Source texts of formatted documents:
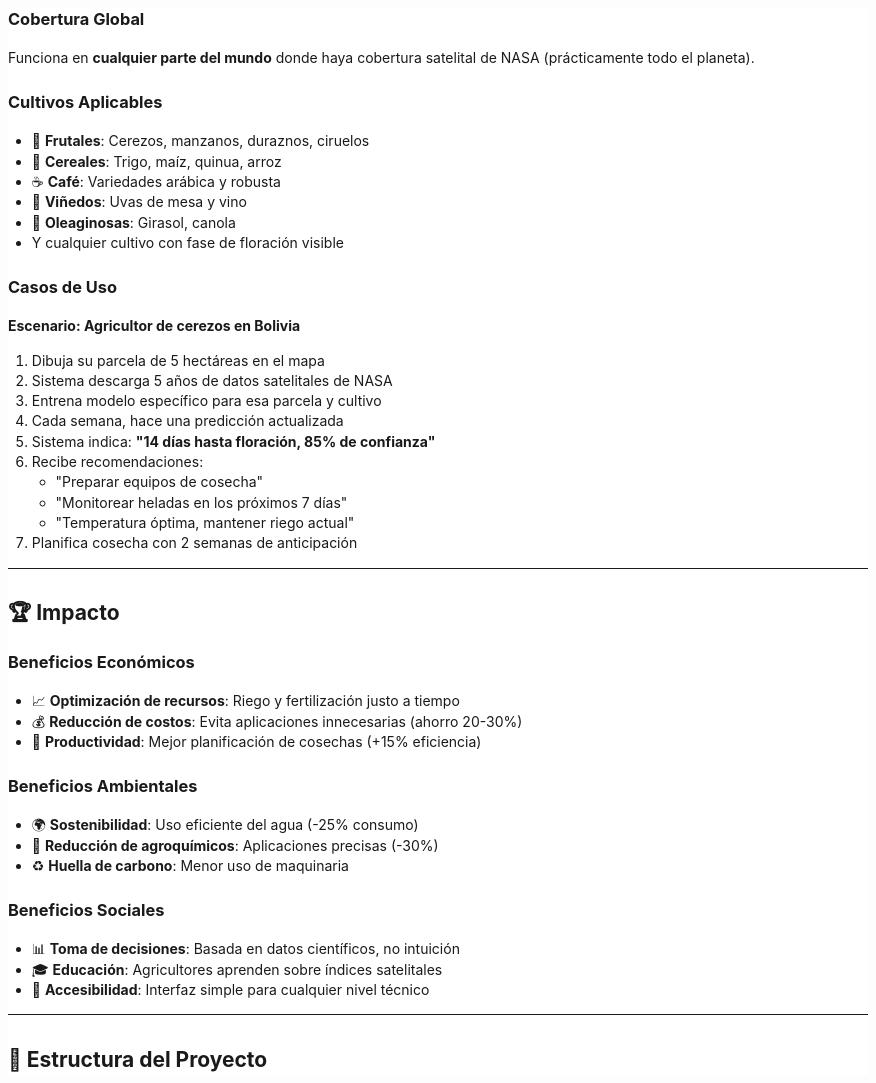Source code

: ### Cobertura Global

Funciona en **cualquier parte del mundo** donde haya cobertura satelital de NASA (prácticamente todo el planeta).

### Cultivos Aplicables

- 🌸 **Frutales**: Cerezos, manzanos, duraznos, ciruelos
- 🌾 **Cereales**: Trigo, maíz, quinua, arroz
- ☕ **Café**: Variedades arábica y robusta
- 🍇 **Viñedos**: Uvas de mesa y vino
- 🌻 **Oleaginosas**: Girasol, canola
- Y cualquier cultivo con fase de floración visible

### Casos de Uso

**Escenario: Agricultor de cerezos en Bolivia**

1. Dibuja su parcela de 5 hectáreas en el mapa
2. Sistema descarga 5 años de datos satelitales de NASA
3. Entrena modelo específico para esa parcela y cultivo
4. Cada semana, hace una predicción actualizada
5. Sistema indica: **"14 días hasta floración, 85% de confianza"**
6. Recibe recomendaciones:
   - "Preparar equipos de cosecha"
   - "Monitorear heladas en los próximos 7 días"
   - "Temperatura óptima, mantener riego actual"
7. Planifica cosecha con 2 semanas de anticipación

---

## 🏆 Impacto

### Beneficios Económicos
- 📈 **Optimización de recursos**: Riego y fertilización justo a tiempo
- 💰 **Reducción de costos**: Evita aplicaciones innecesarias (ahorro 20-30%)
- 🚀 **Productividad**: Mejor planificación de cosechas (+15% eficiencia)

### Beneficios Ambientales
- 🌍 **Sostenibilidad**: Uso eficiente del agua (-25% consumo)
- 🌱 **Reducción de agroquímicos**: Aplicaciones precisas (-30%)
- ♻️ **Huella de carbono**: Menor uso de maquinaria

### Beneficios Sociales
- 📊 **Toma de decisiones**: Basada en datos científicos, no intuición
- 🎓 **Educación**: Agricultores aprenden sobre índices satelitales
- 🤝 **Accesibilidad**: Interfaz simple para cualquier nivel técnico

---

## 📁 Estructura del Proyecto
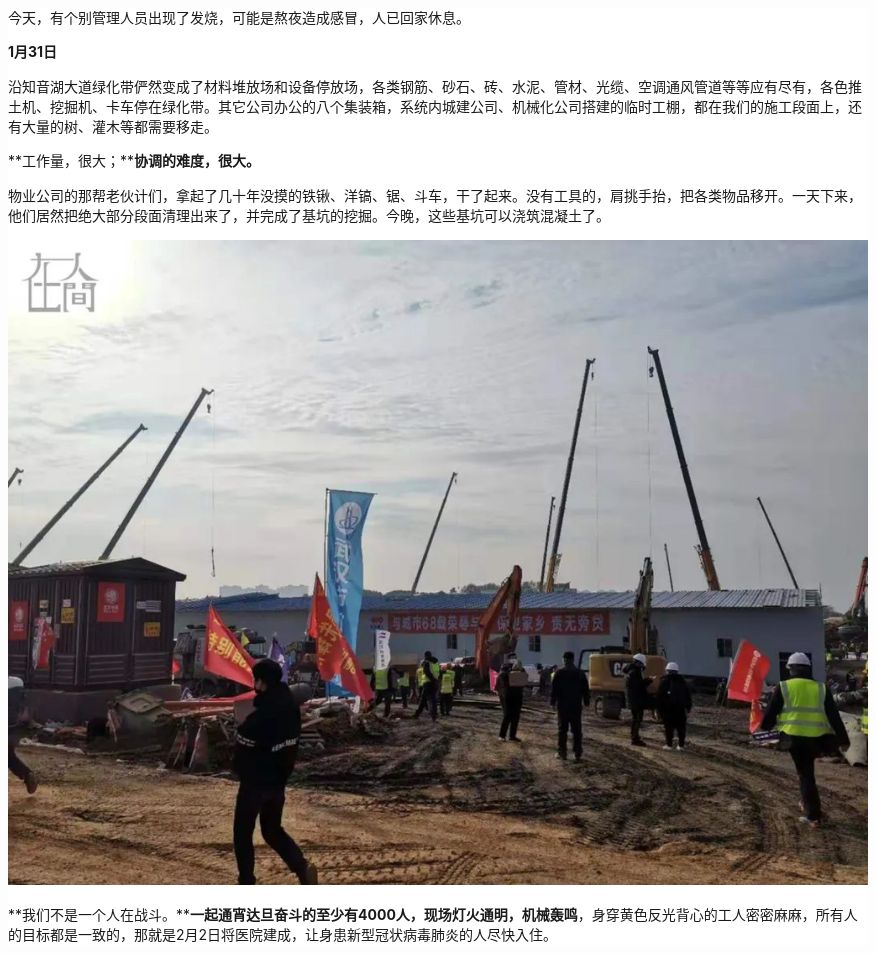 
今天，有个别管理人员出现了发烧，可能是熬夜造成感冒，人已回家休息。

  

**1月31日**

  

沿知音湖大道绿化带俨然变成了材料堆放场和设备停放场，各类钢筋、砂石、砖、水泥、管材、光缆、空调通风管道等等应有尽有，各色推土机、挖掘机、卡车停在绿化带。其它公司办公的八个集装箱，系统内城建公司、机械化公司搭建的临时工棚，都在我们的施工段面上，还有大量的树、灌木等都需要移走。

  

**工作量，很大；****协调的难度，很大。**

  

物业公司的那帮老伙计们，拿起了几十年没摸的铁锹、洋镐、锯、斗车，干了起来。没有工具的，肩挑手抬，把各类物品移开。一天下来，他们居然把绝大部分段面清理出来了，并完成了基坑的挖掘。今晚，这些基坑可以浇筑混凝土了。

  

![](/images/post/85826331402c1a50810a1b4a51098366.jpg)

**我们不是一个人在战斗。****一起通宵达旦奋斗的至少有4000人，现场灯火通明，机械轰鸣**，身穿黄色反光背心的工人密密麻麻，所有人的目标都是一致的，那就是2月2日将医院建成，让身患新型冠状病毒肺炎的人尽快入住。

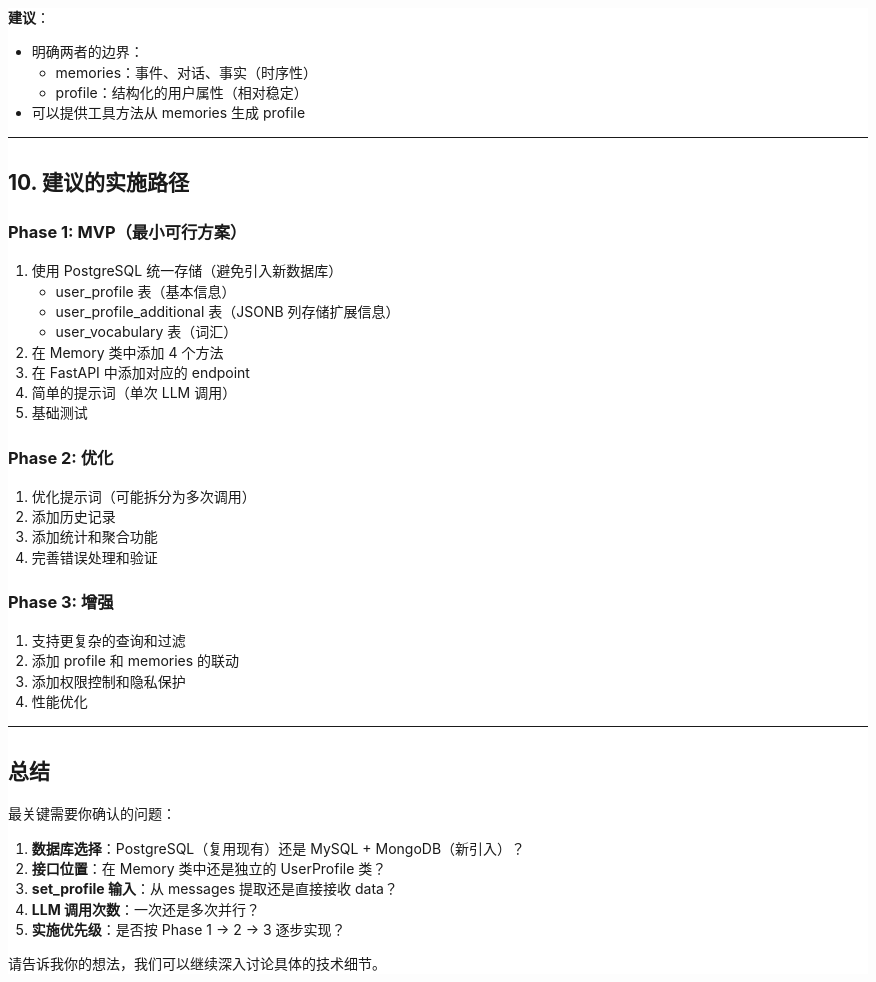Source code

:**建议**：
- 明确两者的边界：
  - memories：事件、对话、事实（时序性）
  - profile：结构化的用户属性（相对稳定）
- 可以提供工具方法从 memories 生成 profile

---

## 10. 建议的实施路径

### Phase 1: MVP（最小可行方案）
1. 使用 PostgreSQL 统一存储（避免引入新数据库）
   - user_profile 表（基本信息）
   - user_profile_additional 表（JSONB 列存储扩展信息）
   - user_vocabulary 表（词汇）
2. 在 Memory 类中添加 4 个方法
3. 在 FastAPI 中添加对应的 endpoint
4. 简单的提示词（单次 LLM 调用）
5. 基础测试

### Phase 2: 优化
1. 优化提示词（可能拆分为多次调用）
2. 添加历史记录
3. 添加统计和聚合功能
4. 完善错误处理和验证

### Phase 3: 增强
1. 支持更复杂的查询和过滤
2. 添加 profile 和 memories 的联动
3. 添加权限控制和隐私保护
4. 性能优化

---

## 总结

最关键需要你确认的问题：

1. **数据库选择**：PostgreSQL（复用现有）还是 MySQL + MongoDB（新引入）？
2. **接口位置**：在 Memory 类中还是独立的 UserProfile 类？
3. **set_profile 输入**：从 messages 提取还是直接接收 data？
4. **LLM 调用次数**：一次还是多次并行？
5. **实施优先级**：是否按 Phase 1 → 2 → 3 逐步实现？

请告诉我你的想法，我们可以继续深入讨论具体的技术细节。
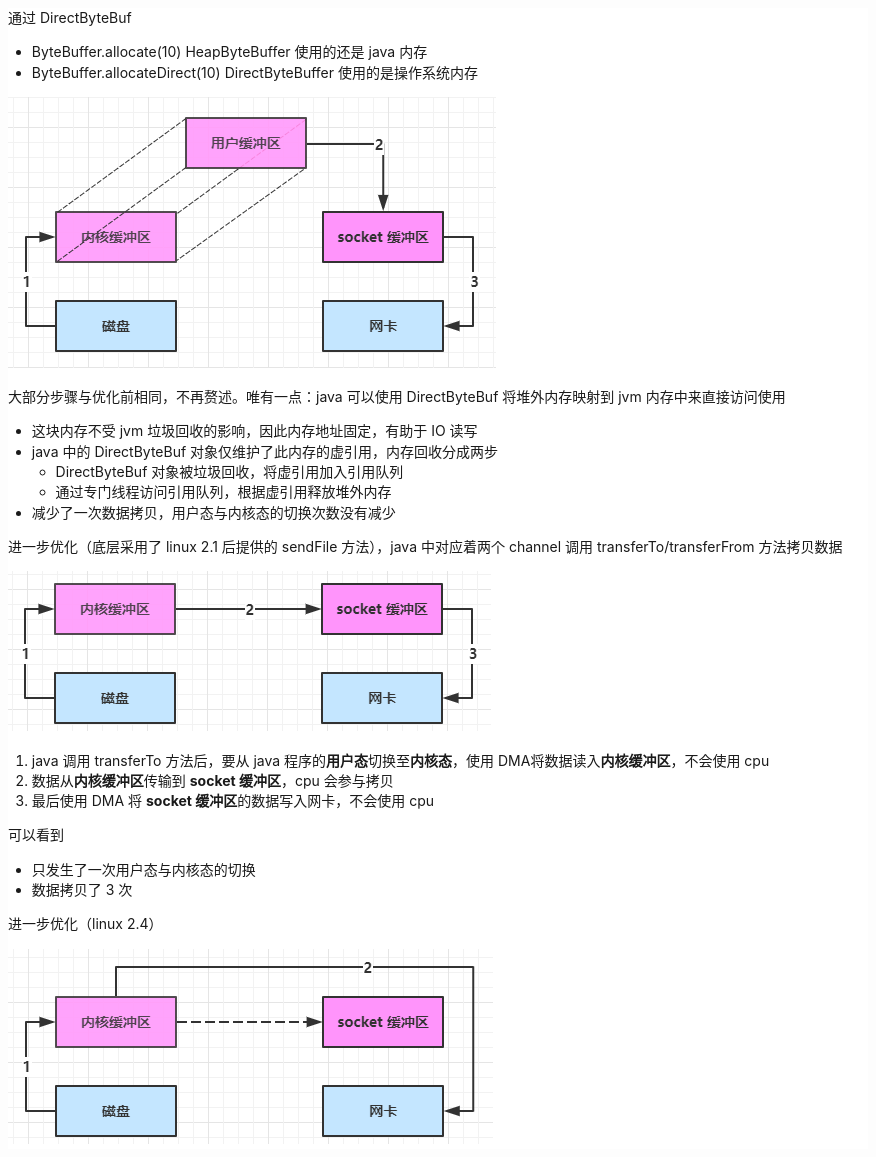 通过 DirectByteBuf 

* ByteBuffer.allocate(10)  HeapByteBuffer 使用的还是 java 内存
* ByteBuffer.allocateDirect(10)  DirectByteBuffer 使用的是操作系统内存

![](初识netty.assets/0025.png)

大部分步骤与优化前相同，不再赘述。唯有一点：java 可以使用 DirectByteBuf 将堆外内存映射到 jvm 内存中来直接访问使用

* 这块内存不受 jvm 垃圾回收的影响，因此内存地址固定，有助于 IO 读写
* java 中的 DirectByteBuf 对象仅维护了此内存的虚引用，内存回收分成两步
  * DirectByteBuf 对象被垃圾回收，将虚引用加入引用队列
  * 通过专门线程访问引用队列，根据虚引用释放堆外内存
* 减少了一次数据拷贝，用户态与内核态的切换次数没有减少



进一步优化（底层采用了 linux 2.1 后提供的 sendFile 方法），java 中对应着两个 channel 调用 transferTo/transferFrom 方法拷贝数据

![](初识netty.assets/0026.png)

1. java 调用 transferTo 方法后，要从 java 程序的**用户态**切换至**内核态**，使用 DMA将数据读入**内核缓冲区**，不会使用 cpu
2. 数据从**内核缓冲区**传输到 **socket 缓冲区**，cpu 会参与拷贝
3. 最后使用 DMA 将 **socket 缓冲区**的数据写入网卡，不会使用 cpu

可以看到

* 只发生了一次用户态与内核态的切换
* 数据拷贝了 3 次



进一步优化（linux 2.4）

![](初识netty.assets/0027.png)
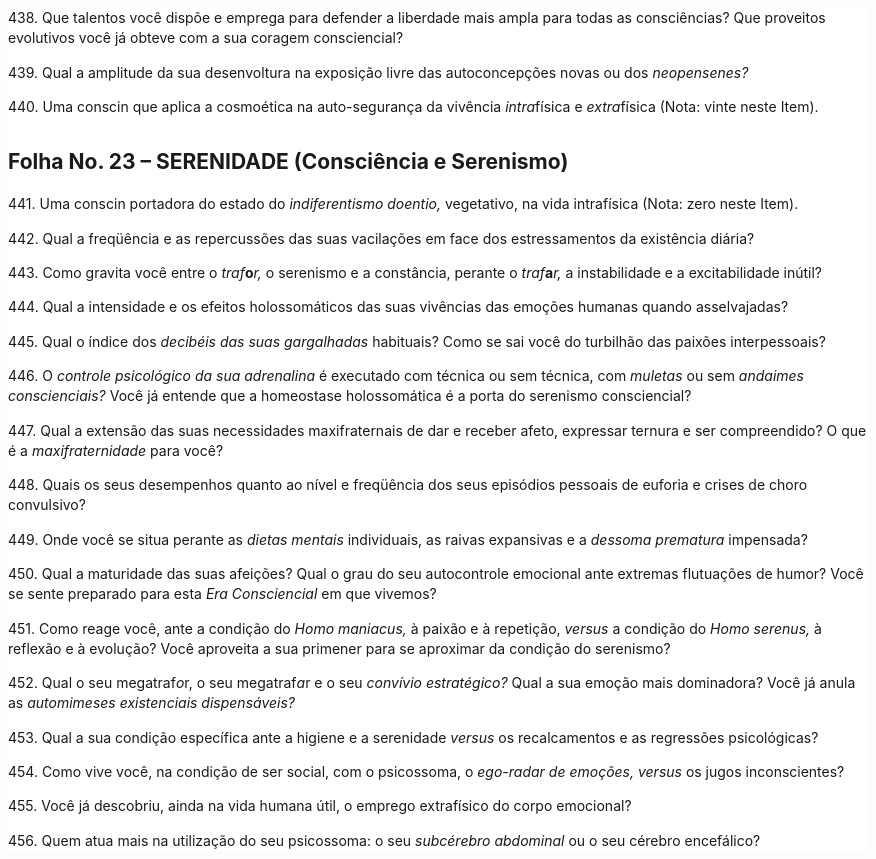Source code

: 438\. Que talentos você dispõe e emprega para defender a liberdade mais ampla para todas as consciências? Que proveitos evolutivos você já obteve com a sua coragem consciencial?

439\. Qual a amplitude da sua desenvoltura na exposição livre das autoconcepções novas ou dos *neopensenes?*

440\. Uma conscin que aplica a cosmoética na auto-segurança da vivência *intra*física e *extra*física (Nota: vinte neste Item).

## Folha No. 23 – SERENIDADE (Consciência e Serenismo)

441\. Uma conscin portadora do estado do *indiferentismo doentio,* vegetativo, na vida intrafísica (Nota: zero neste Item).

442\. Qual a freqüência e as repercussões das suas vacilações em face dos estressamentos da existência diária?

443\. Como gravita você entre o *traf***o***r,* o serenismo e a constância, perante o *traf***a***r,* a instabilidade e a excitabilidade inútil?

444\. Qual a intensidade e os efeitos holossomáticos das suas vivências das emoções humanas quando asselvajadas?

445\. Qual o índice dos *decibéis das suas gargalhadas* habituais? Como se sai você do turbilhão das paixões interpessoais?

446\. O *controle psicológico da sua adrenalina* é executado com técnica ou sem técnica, com *muletas* ou sem *andaimes conscienciais?* Você já entende que a homeostase holossomática é a porta do serenismo consciencial?

447\. Qual a extensão das suas necessidades maxifraternais de dar e receber afeto, expressar ternura e ser compreendido? O que é a *maxifraternidade* para você?

448\. Quais os seus desempenhos quanto ao nível e freqüência dos seus episódios pessoais de euforia e crises de choro convulsivo?

449\. Onde você se situa perante as *dietas mentais* individuais, as raivas expansivas e a *dessoma prematura* impensada?

450\. Qual a maturidade das suas afeições? Qual o grau do seu autocontrole emocional ante extremas flutuações de humor? Você se sente preparado para esta *Era Consciencial* em que vivemos?

451\. Como reage você, ante a condição do *Homo maniacus,* à paixão e à repetição, *versus* a condição do *Homo serenus,* à reflexão e à evolução? Você aproveita a sua primener para se aproximar da condição do serenismo?

452\. Qual o seu megatraf*o*r, o seu megatraf*a*r e o seu *convívio estratégico?* Qual a sua emoção mais dominadora? Você já anula as *automimeses existenciais dispensáveis?*

453\. Qual a sua condição específica ante a higiene e a serenidade *versus* os recalcamentos e as regressões psicológicas?

454\. Como vive você, na condição de ser social, com o psicossoma, o *ego-radar de emoções,* *versus* os jugos inconscientes?

455\. Você já descobriu, ainda na vida humana útil, o emprego extrafísico do corpo emocional?

456\. Quem atua mais na utilização do seu psicossoma: o seu *subcérebro abdominal* ou o seu cérebro encefálico?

> _Action item_: Pick out each line in the rows above that contains the word "Nota" and copy those lines in full.

> _Solution_:
440\. Uma conscin que aplica a cosmoética na auto-segurança da vivência *intra*física e *extra*física (Nota: vinte neste Item).
441\. Uma conscin portadora do estado do *indiferentismo doentio,* vegetativo, na vida intrafísica (Nota: zero neste Item).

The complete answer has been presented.